Поэтому я продолжаю бежать, легкие горят, в ушах раздаются крики плачущих детей и церковные колокола.
На вершине подъема я резко останавливаюсь. Слабая и запыхавшаяся, я смотрю на мужчину, стоящего посреди дороги. Он окружен сияющим шаром белого света. Кажется, он исходит из него самого, пронизывает его кожу и излучается из глубины его прекрасных голубых глаз.
— Привет, дорогая, — улыбаясь, говорит Джеймс, — Я так рад, что ты нашла меня. Теперь ты в безопасности.

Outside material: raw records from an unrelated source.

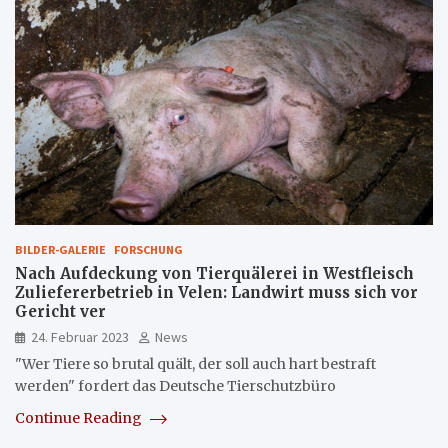
BILDER-GALERIE
FORSCHUNG
Nach Aufdeckung von Tierquälerei in Westfleisch
Zuliefererbetrieb in Velen: Landwirt muss sich vor
Gericht ver
24. Februar 2023
News
"Wer Tiere so brutal quält, der soll auch hart bestraft
werden" fordert das Deutsche Tierschutzbüro
Continue Reading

Ты дома.
Я всхлипываю с облегчением и падаю на колени... и тут я замечаю пистолет в его руке.
Подняв руку, он направляет пистолет прямо на меня.
Он все еще улыбается, когда нажимает на спусковой крючок.
***
Я вскакиваю на кровати, слепая от ужаса, мое сердце колотится. Судя по свету, уже полдень.
Я одна.
Дрожа, я прижимаю руку к своему колотящемуся сердцу. Сон казался таким реальным. Я все еще чувствую запах дыма и вижу мертвые тела. Хотя я уже много лет не верю в Бога, я перекрещиваюсь на груди.
Затем падаю на спину и лежу так, пока не смогу снова дышать. Пока оглушительный шум выстрела не стихает в моих ушах.
Окна открыты. Ветерок шепчет сквозь шторы, мягкими волнами заполняя их складки. Ленивый ветерок взъерошивает края листа желтой бумаги в клеточку, лежащего на тумбочке у кровати, прижатый авторучкой. Я подхожу, беру бумагу и читаю.
⠀⠀⠀⠀ ⠀⠀⠀⠀ ⠀⠀⠀⠀
Записывай, что ты чувствуешь. Все, что ты чувствуешь — о Париже, о жизни, обо мне — отныне и до сентября. А когда уедешь, оставь это, чтобы я не остался наедине со своими воспоминаниями. Оставь и мне свои воспоминания, чтобы я знал, что все это было на самом деле, когда ты уедешь. Чтобы я знал, что ты не была просто красивым сном.
⠀⠀⠀⠀ ⠀⠀⠀⠀ ⠀⠀⠀⠀
Бумага дрожит в моих руках, но эта дрожь вызвана не кошмаром и не ветром из окна.
Я прижимаю письмо Джеймса к груди и закрываю глаза, а потом просто сижу какое-то мгновение в тишине, позволяя эмоциям пройти сквозь меня, как внезапный морской бриз, пенистая ярость, которая, как ты боишься, может перевернуть тебя, но которая в конце концов успокаивается под солнечным небом и спокойной водой.
Один из немногих моих терапевтов, который действительно помог мне, как-то сказал мне, что люди совершают ошибку, думая, что переживание эмоции означает, что вы должны что-то с ней делать. На самом деле, вам совсем не нужно ничего делать со своими эмоциями. Вы можете просто признать их, когда они появляются — о, посмотрите, эта старая сука Зависть снова вернулась — и идти заниматься своими делами.
По ее словам, именно цепляние за эмоции вызывает страдания.
Мудрый выбор — отпустить их и дышать.
Просто почувствуй меня. Просто почувствуй меня и дыши.
Вспоминая слова Джеймса, сказанные мне, когда я в панике убежала в туалет в ресторане, я чувствую себя лучше. От его записки мне тоже стало легче, хоть в груди и сжало.
По крайней мере, похмелье имело хорошие манеры, чтобы исчезнуть.
Я встаю, одеваюсь и иду в библиотеку, желание писать такое же сильное, как и любая зависимость. Я беру ручку, продолжаю с того места, где остановилась на желтом блокноте, и пишу, пока тот не заполнится. Тогда я начинаю новый.
Я не останавливаюсь, пока не слышу птичий щебет. Когда я оглядываюсь вокруг, то с удивлением осознаю, что писала прямо сквозь смерть одного дня к золотому, пахучему рождению другого.
***
После перерыва на сэндвич и сон, я снова за столом, забыв о мире. Когда свет начинает превращаться из желтого в фиолетовый, а руку сводит судорогой так сильно, что почерк становится неразборчивым, я откладываю ручку и отталкиваюсь от стула, морально истощенная, но с орлом, взлетающим в моей груди.
Ничто не может сравниться с тем кайфом, который я получаю от того, что исчезаю в своем воображении.